Adding business value through Psychometric assessment: Some do’s and don’ts

 “We think, each of us, that we’re much more rational than we are. And we think that we make our decisions because we have good reasons to make them. Even when it’s the other way around. We believe in the reasons, because we’ve already made the decision.”

Daniel Kahneman

Psychometric assessments can bring rationality, objectivity and rigour to business decision-making. They provide a framework for selection and development decisions and initiatives and add value to talent management strategies. People are often sceptical, cynical even, about Psychometrics but, in the right hands, and used appropriately, they are a useful tool.

Admittedly for the uninitiated, Psychometrics can seem like a minefield; tricky to manoeuvre and likely to blow up in your face if you get it wrong.

Having used Psychometric assessment in many different organisational settings, here are some thoughts on what to do … and not to do… to get the most from Psychometric assessment…


Remember that you can assess many different aspects of ability and behaviour –clerical, numerical, mechanical and verbal reasoning can all be assessed as part of the selection process.
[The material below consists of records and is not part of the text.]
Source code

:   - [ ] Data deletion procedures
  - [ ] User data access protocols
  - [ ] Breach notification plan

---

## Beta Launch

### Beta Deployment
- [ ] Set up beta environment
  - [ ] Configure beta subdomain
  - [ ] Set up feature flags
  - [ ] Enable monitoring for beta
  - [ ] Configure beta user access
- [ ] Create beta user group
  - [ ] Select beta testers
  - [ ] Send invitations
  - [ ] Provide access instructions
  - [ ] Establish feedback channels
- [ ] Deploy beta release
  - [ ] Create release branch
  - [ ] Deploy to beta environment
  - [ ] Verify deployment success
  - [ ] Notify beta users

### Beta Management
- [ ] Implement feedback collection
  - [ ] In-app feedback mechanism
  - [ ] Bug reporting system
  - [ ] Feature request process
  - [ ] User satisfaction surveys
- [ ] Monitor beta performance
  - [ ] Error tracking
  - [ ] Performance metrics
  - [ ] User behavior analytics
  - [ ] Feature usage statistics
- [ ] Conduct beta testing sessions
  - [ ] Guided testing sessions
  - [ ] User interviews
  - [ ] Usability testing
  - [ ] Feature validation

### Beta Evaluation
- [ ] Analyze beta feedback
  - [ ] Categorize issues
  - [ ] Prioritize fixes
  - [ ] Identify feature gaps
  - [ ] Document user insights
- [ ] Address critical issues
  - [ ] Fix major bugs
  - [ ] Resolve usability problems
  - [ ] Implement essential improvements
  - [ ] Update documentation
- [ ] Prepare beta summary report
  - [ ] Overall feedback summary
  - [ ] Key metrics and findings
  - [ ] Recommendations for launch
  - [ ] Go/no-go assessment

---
You can also take an objective look at how individual’s compare in terms of traits such as perfectionism, rule consciousness and dominance.

Use tools to their full potential; get expert advice to select the best tool and the best report format for your needs, eg DiSC has a Sales style report, OPQ32 has an Emotional Intelligence Report and Belbin Team Roles has a Team report.
Ensure the Psychometric tool you select works in your organisational culture. In my experience DiSC with it’s 4 quadrants works really well in some organisations, whilst others prefer the 16PF5, OPQ32, MBTI, or Belbin Team Roles.
Take time to understand the range of ways in which Psychometrics can be used – to consider personality, abilities and behaviours in selection processes, to enhance interviews and to provide objective behavioural content for coaching or training initiatives.


Use them unless you are trained or have an expert to guide you.
Forget to provide quality feedback to recruitment candidates, employees or hiring Managers/HR.

Use the Myers Briggs Type Inventory for recruitment /selection – it’s only recommended for development.
Muddy the waters by measuring the wrong thing!